• _MATERIAL PROVIDED_:

....

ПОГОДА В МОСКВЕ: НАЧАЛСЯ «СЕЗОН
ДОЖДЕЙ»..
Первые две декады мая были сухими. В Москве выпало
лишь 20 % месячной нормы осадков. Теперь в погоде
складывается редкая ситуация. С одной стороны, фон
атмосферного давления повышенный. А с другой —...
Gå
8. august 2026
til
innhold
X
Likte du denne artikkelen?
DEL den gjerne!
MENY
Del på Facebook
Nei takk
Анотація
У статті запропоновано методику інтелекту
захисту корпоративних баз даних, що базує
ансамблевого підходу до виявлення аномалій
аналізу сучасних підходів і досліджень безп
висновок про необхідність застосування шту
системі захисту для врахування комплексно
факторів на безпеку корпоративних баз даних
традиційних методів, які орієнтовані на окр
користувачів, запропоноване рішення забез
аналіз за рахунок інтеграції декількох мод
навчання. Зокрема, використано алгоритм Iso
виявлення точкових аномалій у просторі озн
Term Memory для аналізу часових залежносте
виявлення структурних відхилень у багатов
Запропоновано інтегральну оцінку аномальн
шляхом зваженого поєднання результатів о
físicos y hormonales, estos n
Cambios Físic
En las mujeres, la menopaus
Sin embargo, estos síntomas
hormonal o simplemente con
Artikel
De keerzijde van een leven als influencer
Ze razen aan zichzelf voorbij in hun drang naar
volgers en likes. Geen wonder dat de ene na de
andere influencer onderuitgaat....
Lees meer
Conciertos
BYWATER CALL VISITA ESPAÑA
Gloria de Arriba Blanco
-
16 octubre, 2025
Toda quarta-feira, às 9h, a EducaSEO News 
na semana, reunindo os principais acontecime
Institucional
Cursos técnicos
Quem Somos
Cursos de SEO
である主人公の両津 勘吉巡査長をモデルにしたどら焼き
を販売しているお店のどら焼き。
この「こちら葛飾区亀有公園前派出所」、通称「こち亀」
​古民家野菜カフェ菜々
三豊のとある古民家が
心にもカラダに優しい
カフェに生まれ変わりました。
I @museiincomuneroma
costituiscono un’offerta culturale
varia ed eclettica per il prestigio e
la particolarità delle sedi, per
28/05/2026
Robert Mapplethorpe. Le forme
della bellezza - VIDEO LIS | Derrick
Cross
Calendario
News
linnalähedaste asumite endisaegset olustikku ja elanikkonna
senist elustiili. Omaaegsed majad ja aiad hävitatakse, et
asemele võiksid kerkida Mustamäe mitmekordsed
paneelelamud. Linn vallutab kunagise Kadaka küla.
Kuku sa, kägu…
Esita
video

....

• _WHAT YOU SHOULD DO_:
Reproduce every line of text in the rows above, character for character and in the same order.

• _RESPONSE TO THE EXERCISE_:
ПОГОДА В МОСКВЕ: НАЧАЛСЯ «СЕЗОН
ДОЖДЕЙ»..
Первые две декады мая были сухими. В Москве выпало
лишь 20 % месячной нормы осадков. Теперь в погоде
складывается редкая ситуация. С одной стороны, фон
атмосферного давления повышенный. А с другой —...
Gå
8. august 2026
til
innhold
X
Likte du denne artikkelen?
DEL den gjerne!
MENY
Del på Facebook
Nei takk
Анотація
У статті запропоновано методику інтелекту
захисту корпоративних баз даних, що базує
ансамблевого підходу до виявлення аномалій
аналізу сучасних підходів і досліджень безп
висновок про необхідність застосування шту
системі захисту для врахування комплексно
факторів на безпеку корпоративних баз даних
традиційних методів, які орієнтовані на окр
користувачів, запропоноване рішення забез
аналіз за рахунок інтеграції декількох мод
навчання. Зокрема, використано алгоритм Iso
виявлення точкових аномалій у просторі озн
Term Memory для аналізу часових залежносте
виявлення структурних відхилень у багатов
Запропоновано інтегральну оцінку аномальн
шляхом зваженого поєднання результатів о
físicos y hormonales, estos n
Cambios Físic
En las mujeres, la menopaus
Sin embargo, estos síntomas
hormonal o simplemente con
Artikel
De keerzijde van een leven als influencer
Ze razen aan zichzelf voorbij in hun drang naar
volgers en likes. Geen wonder dat de ene na de
andere influencer onderuitgaat....
Lees meer
Conciertos
BYWATER CALL VISITA ESPAÑA
Gloria de Arriba Blanco
-
16 octubre, 2025
Toda quarta-feira, às 9h, a EducaSEO News 
na semana, reunindo os principais acontecime
Institucional
Cursos técnicos
Quem Somos
Cursos de SEO
である主人公の両津 勘吉巡査長をモデルにしたどら焼き
を販売しているお店のどら焼き。
この「こちら葛飾区亀有公園前派出所」、通称「こち亀」
​古民家野菜カフェ菜々
三豊のとある古民家が
心にもカラダに優しい
カフェに生まれ変わりました。
I @museiincomuneroma
costituiscono un’offerta culturale
varia ed eclettica per il prestigio e
la particolarità delle sedi, per
28/05/2026
Robert Mapplethorpe. Le forme
della bellezza - VIDEO LIS | Derrick
Cross
Calendario
News
linnalähedaste asumite endisaegset olustikku ja elanikkonna
senist elustiili. Omaaegsed majad ja aiad hävitatakse, et
asemele võiksid kerkida Mustamäe mitmekordsed
paneelelamud. Linn vallutab kunagise Kadaka küla.
Kuku sa, kägu…
Esita
video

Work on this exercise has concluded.